[READING PASSAGE — start]


• More particularly, the Article 29 Working Party considers that the wording itself ("unambiguous") would benefit from further clarification as a part of the revision of the general data protection framework. Clarification should aim at emphasizing that unambiguous consent requires the use of mechanisms that leave no doubt of the data subject’s intention to consent. At the same time it should be made clear that the use of default options which the data subject is required to modify in order to reject the processing (consent based on silence) does not in itself constitute unambiguous consent. This is especially true in the on-line environment.

• In addition to the clarification described above, the Article 29 Working Party suggests the following:
i. First, include in the definition of consent of Article 2(h) the word “unambiguous” (or equivalent) in order to reinforce the notion that only consent that is based on statements or actions to signify agreement constitutes valid consent. In addition to adding clarity, this would align the concept of consent under Article 2(h) with the requirements for valid consent under Article 7. Moreover, the meaning of the word “unambiguous” could be further explained in a recital of the future legal framework.

ii. Second, in the context of a general accountability obligation, the controllers should be in a position to demonstrate that consent has been obtained. Indeed, if the burden of proof is reinforced so that data controllers are required to demonstrate that they have effectively obtained the consent of the data subject, they will be compelled to put in place standard practices and mechanisms to seek and prove unambiguous consent. The type of mechanisms will depend on the context and should take into account the facts and circumstances of the processing, more particularly its risks.
• The Article 29 Working Party is not convinced that the legal framework should require explicit consent as a general rule for all types of processing operations, including those currently covered by Article 7 of the Directive. It considers that unambiguous consent which encompasses explicit consent but also consent resulting from unambiguous actions should remain the required standard. This choice gives more flexibility to data controllers to collect consent and the overall procedure may be quicker and more user friendly.

• Several aspects of the legal framework that apply to consent are deduced from the wording, legal history or have been developed through case law and Article 29 Working Party Opinions. It would provide more legal certainty if such aspects were expressly built in the new data protection legislative framework. The following points could be taken into account:
i. The inclusion of an express clause setting up the right of individuals to withdraw their consent.

[READING PASSAGE — finish]
[DATASET ENTRIES — start]

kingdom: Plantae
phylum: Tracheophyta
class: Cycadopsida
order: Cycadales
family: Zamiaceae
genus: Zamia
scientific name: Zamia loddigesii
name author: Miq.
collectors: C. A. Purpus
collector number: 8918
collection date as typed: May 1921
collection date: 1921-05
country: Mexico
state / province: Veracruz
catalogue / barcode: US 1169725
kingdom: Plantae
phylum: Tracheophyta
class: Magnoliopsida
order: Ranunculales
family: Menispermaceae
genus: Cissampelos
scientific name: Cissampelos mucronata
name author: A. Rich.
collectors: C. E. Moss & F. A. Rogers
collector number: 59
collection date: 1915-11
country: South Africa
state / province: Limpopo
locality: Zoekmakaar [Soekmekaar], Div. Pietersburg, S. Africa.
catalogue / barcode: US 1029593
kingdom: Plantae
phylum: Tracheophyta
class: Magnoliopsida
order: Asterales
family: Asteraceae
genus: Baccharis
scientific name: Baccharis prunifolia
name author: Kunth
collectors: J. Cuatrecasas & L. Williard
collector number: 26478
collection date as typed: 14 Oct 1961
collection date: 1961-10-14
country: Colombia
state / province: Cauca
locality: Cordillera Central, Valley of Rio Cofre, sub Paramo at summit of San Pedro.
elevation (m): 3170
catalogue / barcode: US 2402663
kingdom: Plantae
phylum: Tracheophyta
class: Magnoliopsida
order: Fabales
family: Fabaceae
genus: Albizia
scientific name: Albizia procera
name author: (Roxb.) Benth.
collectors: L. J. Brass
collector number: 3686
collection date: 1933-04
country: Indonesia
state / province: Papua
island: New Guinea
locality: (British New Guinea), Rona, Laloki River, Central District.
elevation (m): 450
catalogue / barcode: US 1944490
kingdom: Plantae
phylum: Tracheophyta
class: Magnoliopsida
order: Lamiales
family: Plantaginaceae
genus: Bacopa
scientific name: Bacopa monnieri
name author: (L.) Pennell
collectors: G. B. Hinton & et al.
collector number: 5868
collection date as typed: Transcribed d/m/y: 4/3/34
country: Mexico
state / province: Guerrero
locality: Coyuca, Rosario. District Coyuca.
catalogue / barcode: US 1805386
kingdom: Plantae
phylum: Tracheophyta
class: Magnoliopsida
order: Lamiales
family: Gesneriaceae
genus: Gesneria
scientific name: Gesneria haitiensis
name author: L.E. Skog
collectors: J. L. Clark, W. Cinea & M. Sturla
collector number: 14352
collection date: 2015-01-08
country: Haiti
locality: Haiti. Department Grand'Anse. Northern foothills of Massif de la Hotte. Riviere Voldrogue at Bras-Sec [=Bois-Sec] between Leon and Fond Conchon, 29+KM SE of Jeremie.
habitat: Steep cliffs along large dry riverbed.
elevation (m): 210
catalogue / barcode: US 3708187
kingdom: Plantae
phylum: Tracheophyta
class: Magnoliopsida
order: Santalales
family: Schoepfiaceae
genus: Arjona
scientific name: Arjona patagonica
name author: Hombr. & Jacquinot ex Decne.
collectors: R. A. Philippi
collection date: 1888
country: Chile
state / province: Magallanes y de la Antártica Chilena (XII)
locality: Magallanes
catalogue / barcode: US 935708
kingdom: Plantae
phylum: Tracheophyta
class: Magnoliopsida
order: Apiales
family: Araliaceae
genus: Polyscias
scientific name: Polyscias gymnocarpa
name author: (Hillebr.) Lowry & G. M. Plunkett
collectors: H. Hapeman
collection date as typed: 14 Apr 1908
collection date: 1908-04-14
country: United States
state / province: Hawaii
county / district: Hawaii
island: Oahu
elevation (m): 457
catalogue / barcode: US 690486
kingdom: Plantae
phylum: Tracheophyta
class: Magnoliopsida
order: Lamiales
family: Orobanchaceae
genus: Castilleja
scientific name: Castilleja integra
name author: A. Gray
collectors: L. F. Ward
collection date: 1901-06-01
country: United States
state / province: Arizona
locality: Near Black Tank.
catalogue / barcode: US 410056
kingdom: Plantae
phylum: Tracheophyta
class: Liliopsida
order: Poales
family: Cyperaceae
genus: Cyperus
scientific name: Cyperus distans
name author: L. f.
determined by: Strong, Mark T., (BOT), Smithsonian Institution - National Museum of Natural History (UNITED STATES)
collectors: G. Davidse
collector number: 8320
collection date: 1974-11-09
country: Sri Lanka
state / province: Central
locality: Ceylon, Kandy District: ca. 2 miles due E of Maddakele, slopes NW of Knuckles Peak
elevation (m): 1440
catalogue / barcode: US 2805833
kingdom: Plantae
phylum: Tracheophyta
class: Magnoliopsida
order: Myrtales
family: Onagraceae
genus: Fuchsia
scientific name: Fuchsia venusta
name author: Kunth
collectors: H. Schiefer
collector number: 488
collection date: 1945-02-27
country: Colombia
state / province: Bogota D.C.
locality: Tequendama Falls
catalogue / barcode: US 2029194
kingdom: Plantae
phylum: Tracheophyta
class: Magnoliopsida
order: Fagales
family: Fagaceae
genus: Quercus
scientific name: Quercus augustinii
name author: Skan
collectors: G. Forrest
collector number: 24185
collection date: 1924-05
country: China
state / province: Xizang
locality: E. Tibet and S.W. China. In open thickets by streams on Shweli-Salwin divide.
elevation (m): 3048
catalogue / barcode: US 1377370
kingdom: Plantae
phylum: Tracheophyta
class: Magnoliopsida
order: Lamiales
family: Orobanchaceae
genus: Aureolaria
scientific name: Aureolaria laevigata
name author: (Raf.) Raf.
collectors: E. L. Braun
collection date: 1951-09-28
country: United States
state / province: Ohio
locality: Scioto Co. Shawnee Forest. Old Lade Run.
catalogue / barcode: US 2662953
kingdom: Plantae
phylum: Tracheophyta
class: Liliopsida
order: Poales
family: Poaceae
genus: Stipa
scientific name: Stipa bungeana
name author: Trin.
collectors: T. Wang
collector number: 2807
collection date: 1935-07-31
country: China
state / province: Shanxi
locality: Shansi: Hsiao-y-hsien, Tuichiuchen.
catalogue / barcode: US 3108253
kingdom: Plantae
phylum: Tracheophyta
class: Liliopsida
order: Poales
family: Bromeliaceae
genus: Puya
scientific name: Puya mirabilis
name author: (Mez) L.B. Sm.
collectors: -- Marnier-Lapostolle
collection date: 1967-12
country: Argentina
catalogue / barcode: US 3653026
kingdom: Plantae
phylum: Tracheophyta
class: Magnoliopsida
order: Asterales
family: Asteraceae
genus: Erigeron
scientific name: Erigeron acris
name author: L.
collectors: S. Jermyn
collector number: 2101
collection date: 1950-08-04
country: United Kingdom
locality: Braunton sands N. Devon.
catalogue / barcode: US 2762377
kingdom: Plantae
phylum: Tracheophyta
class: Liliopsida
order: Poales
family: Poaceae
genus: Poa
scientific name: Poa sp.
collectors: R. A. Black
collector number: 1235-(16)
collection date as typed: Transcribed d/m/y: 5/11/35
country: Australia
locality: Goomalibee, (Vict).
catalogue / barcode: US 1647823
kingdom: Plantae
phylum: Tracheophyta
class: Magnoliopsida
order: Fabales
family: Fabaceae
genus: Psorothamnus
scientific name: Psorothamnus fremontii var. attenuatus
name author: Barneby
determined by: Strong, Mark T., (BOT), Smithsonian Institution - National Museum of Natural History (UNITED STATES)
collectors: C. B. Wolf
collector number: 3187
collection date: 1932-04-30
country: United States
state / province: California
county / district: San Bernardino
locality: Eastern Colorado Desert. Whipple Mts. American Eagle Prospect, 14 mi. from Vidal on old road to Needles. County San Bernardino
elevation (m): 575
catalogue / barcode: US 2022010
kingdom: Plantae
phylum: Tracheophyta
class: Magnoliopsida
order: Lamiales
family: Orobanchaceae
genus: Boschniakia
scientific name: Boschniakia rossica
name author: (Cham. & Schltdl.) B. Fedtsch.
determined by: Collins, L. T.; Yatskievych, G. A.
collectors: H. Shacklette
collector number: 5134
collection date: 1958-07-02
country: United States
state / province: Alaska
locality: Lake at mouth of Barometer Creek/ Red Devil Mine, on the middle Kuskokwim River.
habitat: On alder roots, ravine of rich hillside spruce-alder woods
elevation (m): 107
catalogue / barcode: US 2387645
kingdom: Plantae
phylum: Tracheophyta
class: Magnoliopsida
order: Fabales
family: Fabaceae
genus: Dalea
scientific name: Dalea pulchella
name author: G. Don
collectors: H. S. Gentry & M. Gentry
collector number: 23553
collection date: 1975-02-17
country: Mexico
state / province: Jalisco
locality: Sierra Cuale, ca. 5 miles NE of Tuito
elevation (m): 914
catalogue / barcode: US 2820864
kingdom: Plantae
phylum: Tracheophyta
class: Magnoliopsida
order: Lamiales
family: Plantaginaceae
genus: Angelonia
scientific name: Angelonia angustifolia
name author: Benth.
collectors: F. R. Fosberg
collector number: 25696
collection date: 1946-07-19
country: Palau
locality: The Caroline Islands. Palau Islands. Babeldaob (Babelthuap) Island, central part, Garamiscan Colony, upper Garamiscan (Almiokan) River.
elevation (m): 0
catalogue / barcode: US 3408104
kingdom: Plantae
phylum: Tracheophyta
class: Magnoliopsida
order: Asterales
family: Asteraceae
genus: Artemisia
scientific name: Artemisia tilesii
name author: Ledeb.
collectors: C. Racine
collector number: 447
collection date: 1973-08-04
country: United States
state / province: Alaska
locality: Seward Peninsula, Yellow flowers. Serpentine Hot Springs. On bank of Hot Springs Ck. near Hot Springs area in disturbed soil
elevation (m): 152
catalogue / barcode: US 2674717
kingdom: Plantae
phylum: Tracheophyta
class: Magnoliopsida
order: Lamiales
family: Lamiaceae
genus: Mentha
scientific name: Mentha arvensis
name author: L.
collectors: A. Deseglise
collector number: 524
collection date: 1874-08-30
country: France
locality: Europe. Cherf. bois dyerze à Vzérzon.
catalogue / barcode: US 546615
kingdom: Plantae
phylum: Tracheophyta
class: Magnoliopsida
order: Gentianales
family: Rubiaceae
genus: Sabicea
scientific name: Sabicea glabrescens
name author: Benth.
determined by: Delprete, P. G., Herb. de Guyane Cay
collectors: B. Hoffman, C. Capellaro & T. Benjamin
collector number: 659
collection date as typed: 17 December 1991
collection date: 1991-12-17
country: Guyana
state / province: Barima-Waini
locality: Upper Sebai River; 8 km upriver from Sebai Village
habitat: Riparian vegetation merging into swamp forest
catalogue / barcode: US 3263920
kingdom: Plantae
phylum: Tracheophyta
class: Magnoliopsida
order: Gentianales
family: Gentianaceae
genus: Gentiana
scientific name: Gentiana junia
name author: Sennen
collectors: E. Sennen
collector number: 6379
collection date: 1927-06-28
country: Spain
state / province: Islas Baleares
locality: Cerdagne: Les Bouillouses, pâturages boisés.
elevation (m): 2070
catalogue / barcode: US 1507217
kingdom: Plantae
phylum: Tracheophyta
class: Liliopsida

[DATASET ENTRIES — finish]

### TASK REQUIREMENTS
1. The text on consent says some parts of the legal framework "are deduced from" or "have been developed through" certain sources. List every source it names there.
2. Pick up the text on consent after its last sentence and carry it further.
The items are separate material and are not part of the text on consent.

### TASK ANSWERS
1.
- the wording
- legal history
- case law
- Article 29 Working Party Opinions

2.
ii. The reinforcement of the notion that consent must be given before the processing starts, or before any further use of the data for purposes not covered by an initial consent, where there is no other legal ground for the processing.

iii. The inclusion of explicit requirements regarding the quality (obligation to provide information on data processing in a manner which is easy to understand, in clear and plain language) and accessibility of the information (obligation for the information to be conspicuous, prominent and directly accessible). This is vital for enabling individuals to make informed decisions.
• Finally, with regard to individuals lacking legal capacity, provisions ensuring enhanced protection could be foreseen, including:
i. Clarifications as to the circumstances in which consent is required from parents or representatives of an incapable individual, including the age threshold below which such consent would be mandatory.

ii. Laying down the obligation to use age verification mechanisms, which may vary depending on circumstances such as the age of children, the type of processing, whether particularly risky, and whether the information will be kept by the data controller or made available to third parties;

iii. A requirement for information to be adapted to children insofar as this would make it easier for children to understand what it means when data from them are collected, and thus deliver consent;

iv. Specific safeguards identifying data processing activities, such as behavioural advertising, where consent should not be a possible basis to legitimise the processing of personal data.